Красавица бросила на своего обожателя странный взгляд своих зеленых очей, ледяной и убийственный, затем она пересекла комнату, медленно накинула на плечи восхитительный просторный плащ из красного атласа, пышно отороченный королевским горностаем, и достала из ящика туалетного стола кнут с длинным хлыстом и короткой рукояткой, которым она обычно наказывала своего мастифа. «Ты этого хочешь, – сказала она. – Тогда я тебя выпорю». Все еще стоя на коленях, ее любовник воскликнул: «Выпори меня! Умоляю!»[36]
Представление о роковой женщине, женщине, причинявшей боль и внушавшей мужчине чувство вины – «красоты прямо из ада», как с удовольствием писал об этом Суинберн, – трогательно контрастировало с покорной женщиной, женой, матерью, – воплощением святого материнства. Высказывая свое мнение о пронизанной чувством вины морали того времени, Гюстав Флобер усмехался: «Мужчина что-то упускал, если никогда не просыпался в чужой постели рядом с женщиной, лица которой он больше никогда не увидит, и если никогда не уходил из публичного дома на рассвете, чувствуя себя, словно он спрыгнул с моста в реку из-за полного физического отвращения к жизни».
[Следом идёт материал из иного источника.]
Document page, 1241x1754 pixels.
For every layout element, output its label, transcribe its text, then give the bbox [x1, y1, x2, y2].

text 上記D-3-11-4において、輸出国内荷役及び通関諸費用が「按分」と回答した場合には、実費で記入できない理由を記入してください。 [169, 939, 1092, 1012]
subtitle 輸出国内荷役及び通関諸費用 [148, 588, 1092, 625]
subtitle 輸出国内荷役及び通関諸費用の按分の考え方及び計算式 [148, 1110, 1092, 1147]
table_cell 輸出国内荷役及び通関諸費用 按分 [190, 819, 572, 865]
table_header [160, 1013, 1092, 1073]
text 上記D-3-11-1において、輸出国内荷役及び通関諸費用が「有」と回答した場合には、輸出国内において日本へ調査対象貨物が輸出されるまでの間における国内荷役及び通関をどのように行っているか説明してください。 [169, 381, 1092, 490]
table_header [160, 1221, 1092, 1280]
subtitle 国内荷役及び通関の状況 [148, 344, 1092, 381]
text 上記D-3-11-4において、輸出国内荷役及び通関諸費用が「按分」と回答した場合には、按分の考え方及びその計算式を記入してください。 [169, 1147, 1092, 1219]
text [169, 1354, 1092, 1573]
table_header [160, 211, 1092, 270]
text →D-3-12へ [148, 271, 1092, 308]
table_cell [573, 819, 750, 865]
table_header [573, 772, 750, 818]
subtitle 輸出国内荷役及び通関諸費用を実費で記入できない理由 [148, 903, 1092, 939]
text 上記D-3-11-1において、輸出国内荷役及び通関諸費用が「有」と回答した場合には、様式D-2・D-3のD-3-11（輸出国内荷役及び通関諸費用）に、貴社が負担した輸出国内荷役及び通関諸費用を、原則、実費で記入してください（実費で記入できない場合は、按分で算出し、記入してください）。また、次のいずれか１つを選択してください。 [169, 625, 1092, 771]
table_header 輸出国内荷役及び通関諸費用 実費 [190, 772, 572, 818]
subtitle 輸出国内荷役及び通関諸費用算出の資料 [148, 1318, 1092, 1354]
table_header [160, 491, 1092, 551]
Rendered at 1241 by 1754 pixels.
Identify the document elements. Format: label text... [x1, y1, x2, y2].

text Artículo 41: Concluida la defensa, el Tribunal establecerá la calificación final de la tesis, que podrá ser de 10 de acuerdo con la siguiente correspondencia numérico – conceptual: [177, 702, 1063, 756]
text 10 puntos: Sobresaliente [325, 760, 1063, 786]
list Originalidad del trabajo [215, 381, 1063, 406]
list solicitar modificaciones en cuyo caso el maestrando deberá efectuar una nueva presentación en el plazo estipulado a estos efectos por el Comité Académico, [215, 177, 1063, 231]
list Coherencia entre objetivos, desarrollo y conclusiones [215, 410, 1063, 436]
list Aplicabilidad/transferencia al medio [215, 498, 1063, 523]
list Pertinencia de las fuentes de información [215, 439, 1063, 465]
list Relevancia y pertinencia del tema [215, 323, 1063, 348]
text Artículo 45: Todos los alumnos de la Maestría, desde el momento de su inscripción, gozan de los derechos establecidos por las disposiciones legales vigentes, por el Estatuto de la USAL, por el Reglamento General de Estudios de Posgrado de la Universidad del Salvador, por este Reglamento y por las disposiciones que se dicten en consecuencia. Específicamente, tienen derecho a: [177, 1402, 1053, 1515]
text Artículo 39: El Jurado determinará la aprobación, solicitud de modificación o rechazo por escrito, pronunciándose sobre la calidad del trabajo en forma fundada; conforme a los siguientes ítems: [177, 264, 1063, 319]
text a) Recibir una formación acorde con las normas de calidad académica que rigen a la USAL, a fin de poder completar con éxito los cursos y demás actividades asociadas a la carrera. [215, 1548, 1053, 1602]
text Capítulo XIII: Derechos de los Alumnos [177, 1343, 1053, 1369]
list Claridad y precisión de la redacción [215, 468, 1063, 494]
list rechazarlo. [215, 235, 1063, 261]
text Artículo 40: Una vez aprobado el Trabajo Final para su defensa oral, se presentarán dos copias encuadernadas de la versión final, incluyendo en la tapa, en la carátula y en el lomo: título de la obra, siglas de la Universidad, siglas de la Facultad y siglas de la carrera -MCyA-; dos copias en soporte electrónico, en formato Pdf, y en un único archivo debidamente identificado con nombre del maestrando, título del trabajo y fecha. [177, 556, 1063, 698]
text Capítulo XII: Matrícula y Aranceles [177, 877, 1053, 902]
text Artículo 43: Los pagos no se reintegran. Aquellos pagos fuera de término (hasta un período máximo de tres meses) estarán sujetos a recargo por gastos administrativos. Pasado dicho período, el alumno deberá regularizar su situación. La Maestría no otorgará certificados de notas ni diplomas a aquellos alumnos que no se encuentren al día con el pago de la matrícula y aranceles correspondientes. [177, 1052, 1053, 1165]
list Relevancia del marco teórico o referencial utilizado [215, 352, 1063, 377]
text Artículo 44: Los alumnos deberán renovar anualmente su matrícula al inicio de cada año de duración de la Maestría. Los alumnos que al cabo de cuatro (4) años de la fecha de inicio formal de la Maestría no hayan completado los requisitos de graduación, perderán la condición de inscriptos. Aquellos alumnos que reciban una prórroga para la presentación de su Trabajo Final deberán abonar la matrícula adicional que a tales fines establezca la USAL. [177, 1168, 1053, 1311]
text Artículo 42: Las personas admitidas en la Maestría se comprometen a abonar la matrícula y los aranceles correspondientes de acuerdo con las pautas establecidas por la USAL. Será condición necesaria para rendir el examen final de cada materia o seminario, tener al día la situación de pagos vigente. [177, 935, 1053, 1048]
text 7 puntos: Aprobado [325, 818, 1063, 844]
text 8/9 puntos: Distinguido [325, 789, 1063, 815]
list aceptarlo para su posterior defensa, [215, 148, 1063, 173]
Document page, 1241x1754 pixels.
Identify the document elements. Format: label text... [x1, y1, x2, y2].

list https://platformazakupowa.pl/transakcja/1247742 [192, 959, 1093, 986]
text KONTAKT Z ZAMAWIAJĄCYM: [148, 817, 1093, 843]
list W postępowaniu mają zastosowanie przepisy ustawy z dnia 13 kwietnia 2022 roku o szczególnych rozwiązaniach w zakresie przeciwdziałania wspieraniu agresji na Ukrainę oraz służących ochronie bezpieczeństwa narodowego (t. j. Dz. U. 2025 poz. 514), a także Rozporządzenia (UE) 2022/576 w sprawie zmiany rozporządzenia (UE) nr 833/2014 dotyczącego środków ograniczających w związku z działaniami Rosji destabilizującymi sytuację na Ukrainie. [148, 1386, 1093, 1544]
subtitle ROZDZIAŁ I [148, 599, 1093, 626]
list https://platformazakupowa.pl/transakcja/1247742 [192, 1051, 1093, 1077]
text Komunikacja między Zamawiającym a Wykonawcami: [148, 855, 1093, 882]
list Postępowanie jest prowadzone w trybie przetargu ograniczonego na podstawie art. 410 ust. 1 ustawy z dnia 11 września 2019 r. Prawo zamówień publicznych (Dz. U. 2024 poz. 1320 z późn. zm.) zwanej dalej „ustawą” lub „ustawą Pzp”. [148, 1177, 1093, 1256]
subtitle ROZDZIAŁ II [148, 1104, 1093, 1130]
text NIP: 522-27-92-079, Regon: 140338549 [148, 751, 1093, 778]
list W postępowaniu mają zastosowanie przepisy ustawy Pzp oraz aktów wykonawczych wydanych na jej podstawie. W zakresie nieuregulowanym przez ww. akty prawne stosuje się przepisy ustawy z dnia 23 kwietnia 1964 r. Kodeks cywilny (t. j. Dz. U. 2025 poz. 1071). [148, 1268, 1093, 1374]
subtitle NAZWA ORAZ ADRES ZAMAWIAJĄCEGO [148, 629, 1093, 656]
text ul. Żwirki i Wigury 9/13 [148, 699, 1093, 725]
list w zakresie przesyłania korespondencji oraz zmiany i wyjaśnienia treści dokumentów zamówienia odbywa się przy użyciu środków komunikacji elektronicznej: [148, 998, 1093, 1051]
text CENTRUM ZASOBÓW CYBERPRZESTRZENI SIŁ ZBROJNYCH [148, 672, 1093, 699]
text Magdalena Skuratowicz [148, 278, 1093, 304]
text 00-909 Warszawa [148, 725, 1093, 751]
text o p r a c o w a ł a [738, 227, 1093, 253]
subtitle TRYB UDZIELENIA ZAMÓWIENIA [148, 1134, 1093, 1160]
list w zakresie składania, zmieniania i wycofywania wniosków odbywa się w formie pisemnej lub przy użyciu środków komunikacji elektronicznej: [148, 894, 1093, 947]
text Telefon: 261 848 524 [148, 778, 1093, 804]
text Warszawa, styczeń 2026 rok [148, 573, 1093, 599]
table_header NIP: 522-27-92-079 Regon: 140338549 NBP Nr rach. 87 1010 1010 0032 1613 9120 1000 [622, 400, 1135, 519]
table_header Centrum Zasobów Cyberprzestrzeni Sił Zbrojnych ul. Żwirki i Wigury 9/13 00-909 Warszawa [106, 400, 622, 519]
Мы используем слово «пуританский» для описания репрессивного отношения к любви и чувственности. Однако именно люди Викторианской эпохи, а не пуритане облачили женщин в платья, скроенные таким образом, что они были равнозначны смирительным рубашкам, и заглушили вздохи влюбленных. Их вымышленная «счастливая семья», в которой правит отец, а благодарная мать – хозяйка дома, была общественным идеалом, впоследствии подхваченным киноиндустрией и целиком переданным XX веку.
Парадоксально, но именно тогда, когда моралисты добавляли касторового масла в тонизирующий напиток брака, женщины-активистки боролись за равные права на работе, дома и в постели. Они хотели удобно одеваться, заниматься спортом, как и мужчины, получать образование и выполнять важную работу. Браки были лишь наброском в мрачных тонах. Фрейд, Хэвлок Эллис, Бальзак, Флобер и другие описывали жизни, полные тихого отчаяния, но их собственные жизни не были свободны от неврозов и супружеских травм. Да, они были исключительно непредубежденными, но я сомневаюсь, чтобы они могли предположить, до какой степени люди XX века будут околдованы и одержимы любовью и сексом. С нашей обычной перспективы начала века (включающей теперь сексологические исследования дуэта ученых Мастерса и Джонсон, теорию психоанализа и цели женского движения) такого рода одержимость кажется совершенно нормальной, даже традиционной, поскольку ею переболели и многие люди из поколения наших родителей. Контроль рождаемости, средства массовой информации, растущее уважение к женщинам, более радикальное разделение церковного и светского миров, сексуальная революция и такие биологические кошмары, как СПИД, – все это видоизменило наше представление о морали. Теперь случается, что мы вступаем в браки и по любви, но на протяжении многих столетий люди не считали это необходимым, а для новых поколений это, может, будет и вовсе невозможно. Разные эпохи и сосредоточены на разном – на спасении, чести, наследовании, знании, войне, падении уровня рождаемости. А мы высоко ценим любовь. Она удовлетворяет и волнует, направляет и губит нас. Она просачивается сквозь бетон всей нашей современности. Она питает наши страсти, наполняет фантазии, вдохновляет искусство. И что с этим сделают будущие эпохи?